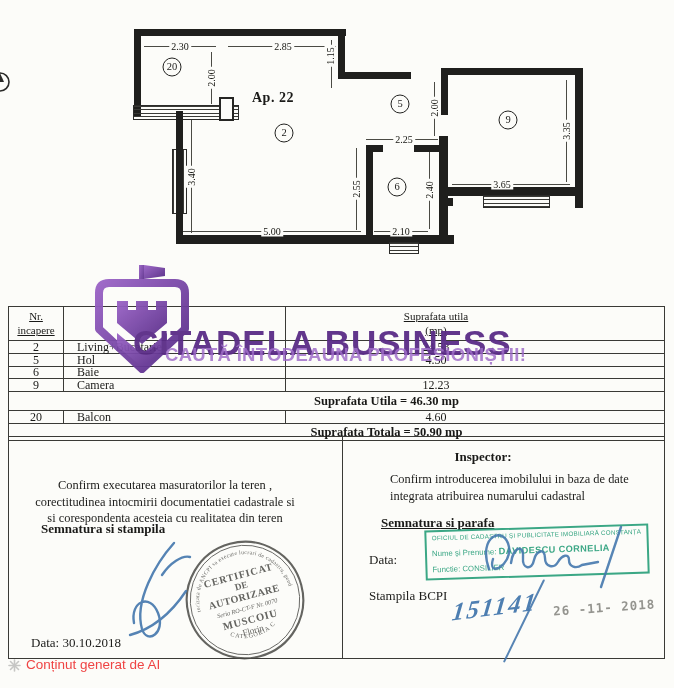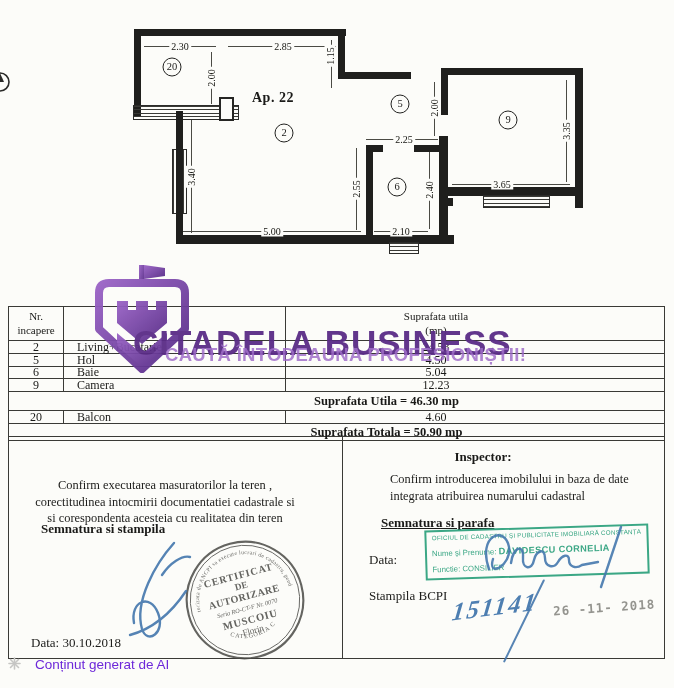--- a/index.html
+++ b/index.html
@@ -58,22 +58,22 @@
   .gs2 b{font-size:9.2px;letter-spacing:.4px;}
   .gs3{font-size:7.8px;white-space:nowrap;margin-bottom:2px;}
   .hand{position:absolute;left:110px;top:156px;font-size:25px;font-style:italic;font-weight:700;
         color:#3f74ab;transform:rotate(-7deg) skewX(-14deg);letter-spacing:2px;opacity:.92;}
   .dstamp{position:absolute;left:211px;top:163px;font-family:"DejaVu Sans Mono",monospace;
         font-weight:700;font-size:12.5px;letter-spacing:1px;color:#5d5d57;opacity:.65;
         transform:rotate(-4deg);white-space:nowrap;}
   .stroke-slash{position:absolute;left:181px;top:138px;width:2.2px;height:92px;background:#4577ac;
         transform:rotate(26deg);border-radius:2px;opacity:.9;}
   
-  .aimark{position:absolute;left:8px;top:657px;display:flex;align-items:flex-start;gap:14px;z-index:40;
-        font-family:"Liberation Sans",sans-serif;font-size:13.5px;color:#6d28d9;}
+  .aimark{position:absolute;left:8px;top:657px;display:flex;align-items:flex-end;gap:5px;z-index:40;
+        font-family:"Liberation Sans",sans-serif;font-size:13.5px;color:#ef4444;}
 </style>
 </head>
 <body>
 
 <div class="page">
 
   <div class="abs" style="left:0;top:0;width:674px;height:300px;">
 
     <svg class="abs" style="left:-9px;top:69px;" width="22" height="26" viewBox="0 0 22 26">
       <circle cx="9" cy="13" r="9" fill="none" stroke="#2a2a28" stroke-width="1.6"></circle>
@@ -132,21 +132,21 @@
 
     <div class="aplabel" style="left:252px;top:90px;">Ap. 22</div>
     <div class="room" style="left:172px;top:67px;">20</div>
     <div class="room" style="left:284px;top:133px;">2</div>
     <div class="room" style="left:400px;top:104px;">5</div>
     <div class="room" style="left:397px;top:187px;">6</div>
     <div class="room" style="left:508px;top:120px;">9</div>
   </div>
 
   <div class="tbl">
-    <div class="trow" style="height:33px;">
+    <div class="trow" style="height:33px;text-decoration:underline;">
       <div class="c1 hdr">Nr.
 incapere</div>
       <div class="c2 hdr"></div>
       <div class="c3 hdr">
           <span class="vspan">Suprafata utila
 (mp)</span>
         </div>
     </div>
     <div class="trow" style="height:12px;">
       <div class="c1">2</div>
@@ -158,23 +158,20 @@
     <div class="trow" style="height:12px;">
       <div class="c1">5</div>
       <div class="c2">Hol</div>
       <div class="c3">
           <span class="vspan">4.50</span>
         </div>
     </div>
     <div class="trow" style="height:11px;">
       <div class="c1">6</div>
       <div class="c2">Baie</div>
-      <div class="c3">
-          <span class="vspan">5.04</span>
-        </div>
     </div>
     <div class="trow" style="height:12px;">
       <div class="c1">9</div>
       <div class="c2">Camera</div>
       <div class="c3">
           <span class="vspan">12.23</span>
         </div>
     </div>
     <div class="trow" style="height:18px;">
       <div class="merged">Suprafata Utila = 46.30 mp</div>

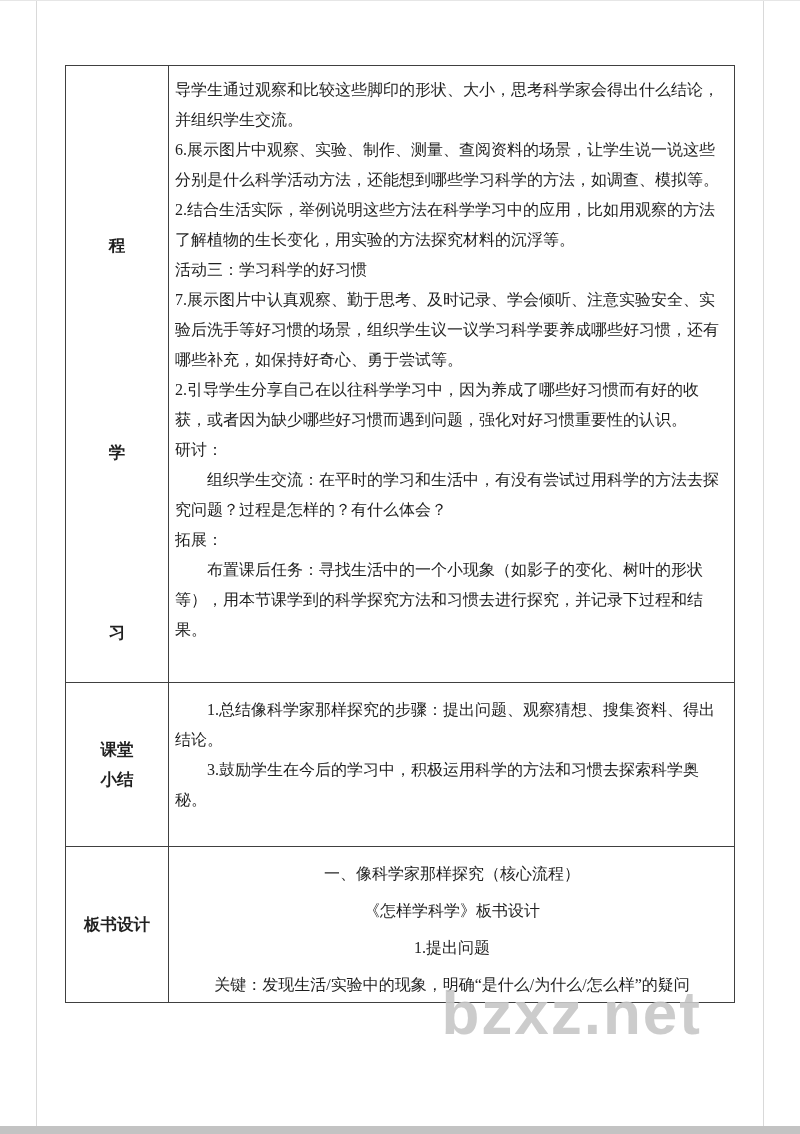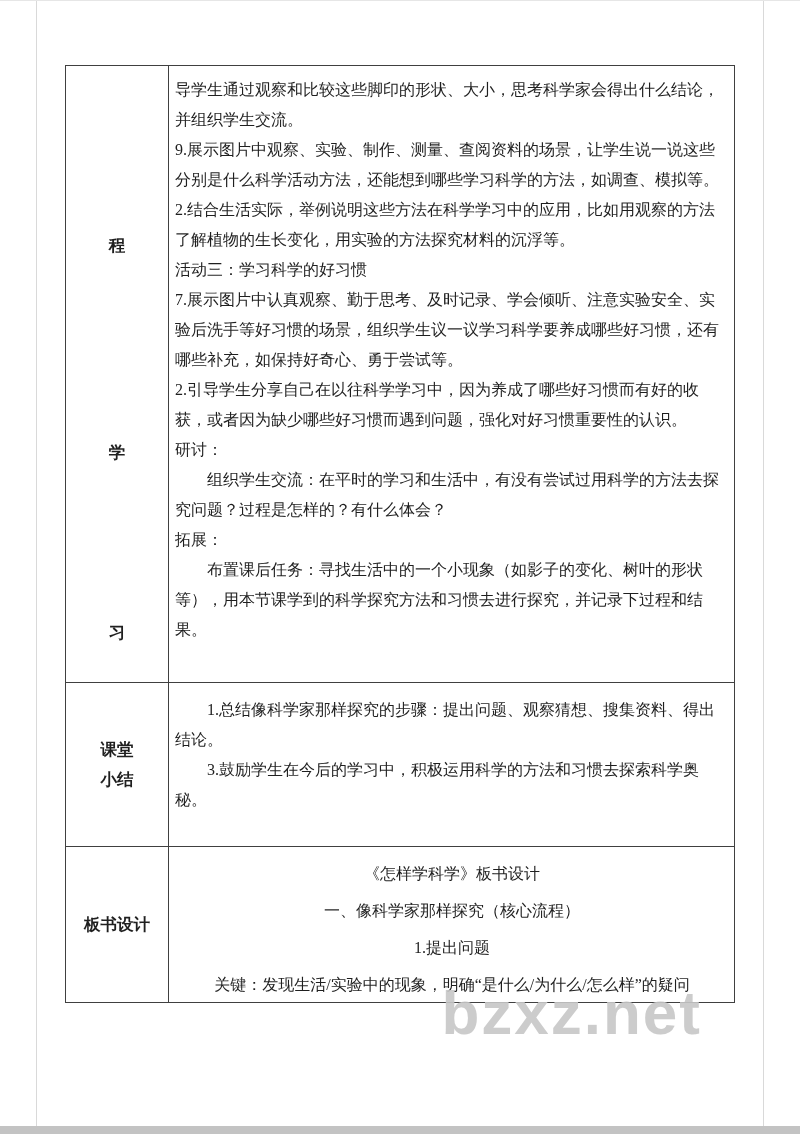--- a/index.html
+++ b/index.html
@@ -100,21 +100,21 @@
 <div class="doc-table">
 
   <div class="trow row-process">
     <div class="label-cell">
       <span class="v-label v-label-1">程</span>
       <span class="v-label v-label-2">学</span>
       <span class="v-label v-label-3">习</span>
     </div>
     <div class="content-cell">
       <p>导学生通过观察和比较这些脚印的形状、大小，思考科学家会得出什么结论，并组织学生交流。</p>
-      <p>9.展示图片中观察、实验、制作、测量、查阅资料的场景，让学生说一说这些分别是什么科学活动方法，还能想到哪些学习科学的方法，如调查、模拟等。</p>
+      <p>6.展示图片中观察、实验、制作、测量、查阅资料的场景，让学生说一说这些分别是什么科学活动方法，还能想到哪些学习科学的方法，如调查、模拟等。</p>
       <p>2.结合生活实际，举例说明这些方法在科学学习中的应用，比如用观察的方法了解植物的生长变化，用实验的方法探究材料的沉浮等。</p>
       <p>活动三：学习科学的好习惯</p>
       <p>7.展示图片中认真观察、勤于思考、及时记录、学会倾听、注意实验安全、实验后洗手等好习惯的场景，组织学生议一议学习科学要养成哪些好习惯，还有哪些补充，如保持好奇心、勇于尝试等。</p>
       <p>2.引导学生分享自己在以往科学学习中，因为养成了哪些好习惯而有好的收获，或者因为缺少哪些好习惯而遇到问题，强化对好习惯重要性的认识。</p>
       <p>研讨：</p>
       <p class="indent">组织学生交流：在平时的学习和生活中，有没有尝试过用科学的方法去探究问题？过程是怎样的？有什么体会？</p>
       <p>拓展：</p>
       <p class="indent">布置课后任务：寻找生活中的一个小现象（如影子的变化、树叶的形状等），用本节课学到的科学探究方法和习惯去进行探究，并记录下过程和结果。</p>
     </div>
   </div>
@@ -130,22 +130,22 @@
       <p class="indent">1.总结像科学家那样探究的步骤：提出问题、观察猜想、搜集资料、得出结论。</p>
       <p class="indent">3.鼓励学生在今后的学习中，积极运用科学的方法和习惯去探索科学奥秘。</p>
     </div>
   </div>
 
   <div class="trow row-board">
     <div class="label-cell">
       <div class="center-label">板书设计</div>
     </div>
     <div class="content-cell">
+      <div class="board-line">一、像科学家那样探究（核心流程）</div>
       <div class="board-line">《怎样学科学》板书设计</div>
-      <div class="board-line">一、像科学家那样探究（核心流程）</div>
       <div class="board-line">1.提出问题</div>
       <div class="board-line">关键：发现生活/实验中的现象，明确“是什么/为什么/怎么样”的疑问</div>
     </div>
   </div>
 
 </div>
 
 <div class="watermark">bzxz.net</div>
 
 </body></html>

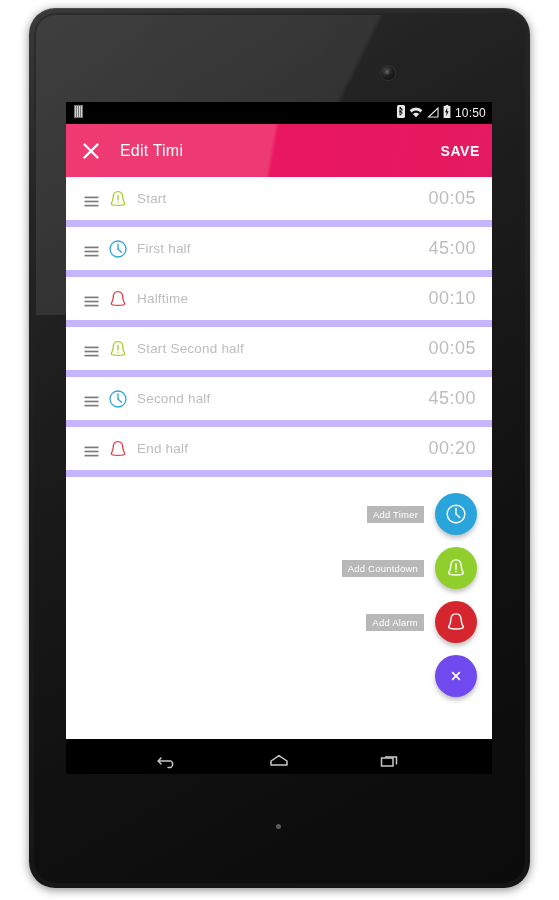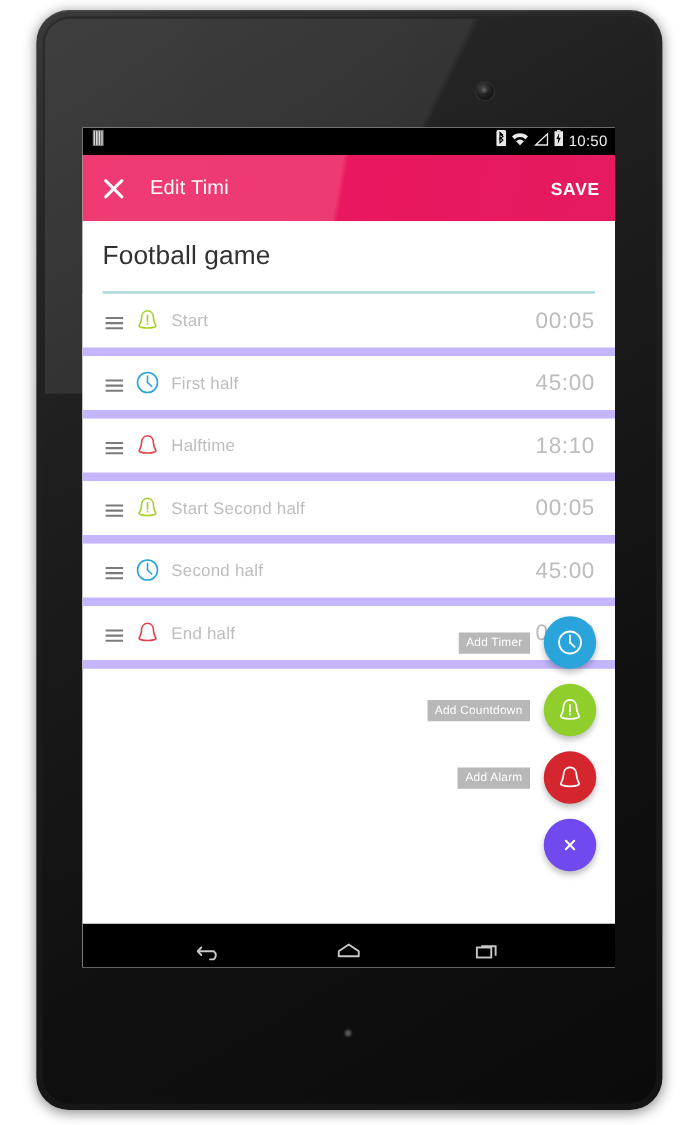--- a/index.html
+++ b/index.html
@@ -209,24 +209,20 @@
         <line x1="4.5" y1="4.5" x2="17.5" y2="17.5" stroke="#fff" stroke-width="2.4" stroke-linecap="round"></line>
         <line x1="17.5" y1="4.5" x2="4.5" y2="17.5" stroke="#fff" stroke-width="2.4" stroke-linecap="round"></line>
       </svg>
     </span>
     <span id="app-bar-title">Edit Timi</span>
     <span id="save-button">SAVE</span>
   </div>
 
   <div id="content">
 
-    <div id="title-wrap">
-      <div id="timer-title" placeholder="Timer name">Football game</div>
-      <div id="title-underline"></div>
-    </div>
 
     <div id="task-list">
         <div class="task-row">
           <span class="drag-handle"><svg width="15" height="11" viewBox="0 0 15 11">
               <line x1="0.5" y1="1.4" x2="14.5" y2="1.4" stroke="#7b7b7b" stroke-width="1.7"></line>
               <line x1="0.5" y1="5.5" x2="14.5" y2="5.5" stroke="#7b7b7b" stroke-width="1.7"></line>
               <line x1="0.5" y1="9.6" x2="14.5" y2="9.6" stroke="#7b7b7b" stroke-width="1.7"></line>
             </svg></span>
           <span class="type-icon"><svg width="20" height="20" viewBox="0 0 20 20">
               <path d="M10 2.6 C6.6 2.6 5.2 5.6 5.2 8.6 C5.2 11.6 3.3 13.6 3.3 14.8 C3.3 15.6 6.3 16.4 10 16.4 C13.7 16.4 16.7 15.6 16.7 14.8 C16.7 13.6 14.8 11.6 14.8 8.6 C14.8 5.6 13.4 2.6 10 2.6 Z" fill="none" stroke="#a5d02e" stroke-width="1.3" stroke-linejoin="round"></path>
@@ -253,21 +249,21 @@
         <div class="task-row">
           <span class="drag-handle"><svg width="15" height="11" viewBox="0 0 15 11">
               <line x1="0.5" y1="1.4" x2="14.5" y2="1.4" stroke="#7b7b7b" stroke-width="1.7"></line>
               <line x1="0.5" y1="5.5" x2="14.5" y2="5.5" stroke="#7b7b7b" stroke-width="1.7"></line>
               <line x1="0.5" y1="9.6" x2="14.5" y2="9.6" stroke="#7b7b7b" stroke-width="1.7"></line>
             </svg></span>
           <span class="type-icon"><svg width="20" height="20" viewBox="0 0 20 20">
               <path d="M10 2.6 C6.6 2.6 5.2 5.6 5.2 8.6 C5.2 11.6 3.3 13.6 3.3 14.8 C3.3 15.6 6.3 16.4 10 16.4 C13.7 16.4 16.7 15.6 16.7 14.8 C16.7 13.6 14.8 11.6 14.8 8.6 C14.8 5.6 13.4 2.6 10 2.6 Z" fill="none" stroke="#e0404a" stroke-width="1.3" stroke-linejoin="round"></path>
             </svg></span>
           <span class="task-label">Halftime</span>
-          <span class="task-time">18:10</span>
+          <span class="task-time">00:10</span>
         </div>
         <div class="task-row">
           <span class="drag-handle"><svg width="15" height="11" viewBox="0 0 15 11">
               <line x1="0.5" y1="1.4" x2="14.5" y2="1.4" stroke="#7b7b7b" stroke-width="1.7"></line>
               <line x1="0.5" y1="5.5" x2="14.5" y2="5.5" stroke="#7b7b7b" stroke-width="1.7"></line>
               <line x1="0.5" y1="9.6" x2="14.5" y2="9.6" stroke="#7b7b7b" stroke-width="1.7"></line>
             </svg></span>
           <span class="type-icon"><svg width="20" height="20" viewBox="0 0 20 20">
               <path d="M10 2.6 C6.6 2.6 5.2 5.6 5.2 8.6 C5.2 11.6 3.3 13.6 3.3 14.8 C3.3 15.6 6.3 16.4 10 16.4 C13.7 16.4 16.7 15.6 16.7 14.8 C16.7 13.6 14.8 11.6 14.8 8.6 C14.8 5.6 13.4 2.6 10 2.6 Z" fill="none" stroke="#a5d02e" stroke-width="1.3" stroke-linejoin="round"></path>
               <line x1="10" y1="6.3" x2="10" y2="11.1" stroke="#a5d02e" stroke-width="1.3" stroke-linecap="round"></line>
────
> _ABOUT THIS EXERCISE_: Run a filter over the data above and keep each line that contains the word "family".

> _PROBLEM SOLUTION_:
   .dstamp{position:absolute;left:211px;top:163px;font-family:"DejaVu Sans Mono",monospace;
-        font-family:"Liberation Sans",sans-serif;font-size:13.5px;color:#6d28d9;}
+        font-family:"Liberation Sans",sans-serif;font-size:13.5px;color:#ef4444;}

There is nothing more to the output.